Texte de lecture:
━━━━━━━━

La dite manière noire de travailler sur cuivre est l’art de passer sur le cuivre poli, de grainer la plaque, d’écraser le grain et de polir, à l’aide d’instruments aiguisés et pointus en acier ou en fer [ajout dans l’édition latine de 1683 ; et ceux qui sont en relief sont une seconde fois polis] : alors ainsi, grâce à la dureté de l’outil, une image ou une figure sera gravée dans le cuivre tendre. Ce travail produit environ cinquante à soixante impressions propres, mais ensuite cela s’use vite, parce que ce n’est pas profondément gravé dans le cuivre. Elle n’est pas considérée comme un grand art, et elle est seulement un exercice délicat.17
7La présentation de cette technique par le théoricien allemand est sommaire ; et s’il définit le caractère propre à ce type de gravure, à savoir le grainage, il ne mentionne pas cependant l’utilisation de l’instrument essentiel, le berceau. L’allusion à des passages successifs du berceau et du brunissoir que Bosse décrit avec précision n’apparaît que dans l’édition de 168318. Ce n’est donc pas un savoir-faire, qu’il ne maîtrisait sans doute pas, que Sandrart propose. Et ces approximations ne révèlent pas une différence de pratique de la technique entre la France et l’Allemagne, mais simplement un intérêt plus grand de Sandrart pour l’effet produit. Cela correspond d’ailleurs bien à sa conception de la théorie de l’art qui est d’expliquer la pratique pour permettre de comprendre la structure interne de l’œuvre d’art19.

━━━━━━━━

Données enregistrées:
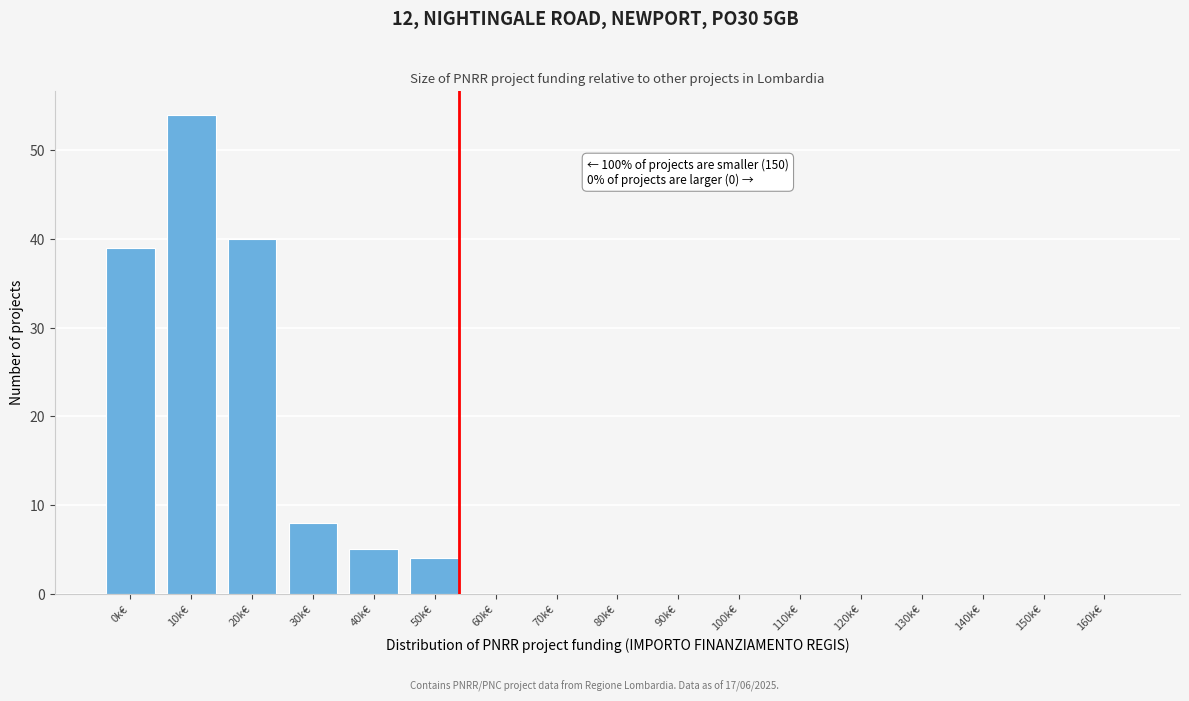

Reading right to left, transcribe all the data shown in this chart.

160k€=0	150k€=0	140k€=0	130k€=0	120k€=0	110k€=0	100k€=0	90k€=0	80k€=0	70k€=0	60k€=0	50k€=4	40k€=5	30k€=8	20k€=40	10k€=54	0k€=39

━━━━━━━━

Travail à faire: Rédigez la suite du texte consacré à la manière noire en reprenant après sa dernière phrase.

Résultat ci-dessous:
Statut et fonction de la gravure
8S’il est évident que Bosse dans son Traité présente la manière dont lui-même se sert, il n’en va pas de même pour Sandrart. À l’intérieur d’un cadre général issu du modèle vasarien auquel il fait constamment référence, il utilise la gravure pour définir le statut du graveur comme celui d’un artiste et non plus d’un artisan. C’est ainsi que la gravure sur bois et la manière noire sont traitées dans les chapitres théoriques concernant la peinture20. Même s’il fait le rapprochement entre la gravure sur bois et l’imprimerie, celle-ci ne se limite pas à une technique d’artisan, car elle requiert la main d’un bon dessinateur :
Ce travail se fait sur une planche de poirier, d’abord avec la plume puis par le graveur : celui-ci, avec des instruments délicats enlève sur la planche tout le bois qui se trouve en trop de sorte que seul ce qui a été tracé à la main reste en relief et subsiste.21
9Sa position est analogue concernant la manière noire. Bien qu’il insiste sur le fait que ce n’est pas « un grand art, seulement un exercice délicat », il souligne cependant que « tout le travail réside dans le dessin : pour celui qui le possède dans la main et la raison, cette science et les autres de la sorte ne sont qu’un jeu ». Ce n’est donc jamais la technique qui est louée mais l’art du dessin.
10De même c’est la qualité de dessinateur du graveur sur cuivre qui est mise en avant. Il s’inscrit alors dans la tradition courante encore au XVIIe siècle qui fait du dessin le père des trois arts22. Cette approche de la gravure comme un art exécuté par un artiste justifie, pour lui, le rejet d’une description trop technique qui présente, comme le fait Bosse, la gravure d’un point de vue de praticien artisan. Cela explique qu’il passe sous silence les aspects de l’exécution des gravures qui touchent à l’impression, au tirage, aux qualités du papier et de l’encre. Il ne cherche pas à promouvoir une technique et ne vise pas à l’améliorer. Plus que la manière de faire, ce sont donc les qualités des œuvres qui sont mises en avant. Certes, il a pleinement conscience de la spécificité de la gravure et de son statut particulier d’œuvre multiple et de son rôle de transmission de modèles pour les peintres, et il fait entrer ces considérations dans ses réflexions.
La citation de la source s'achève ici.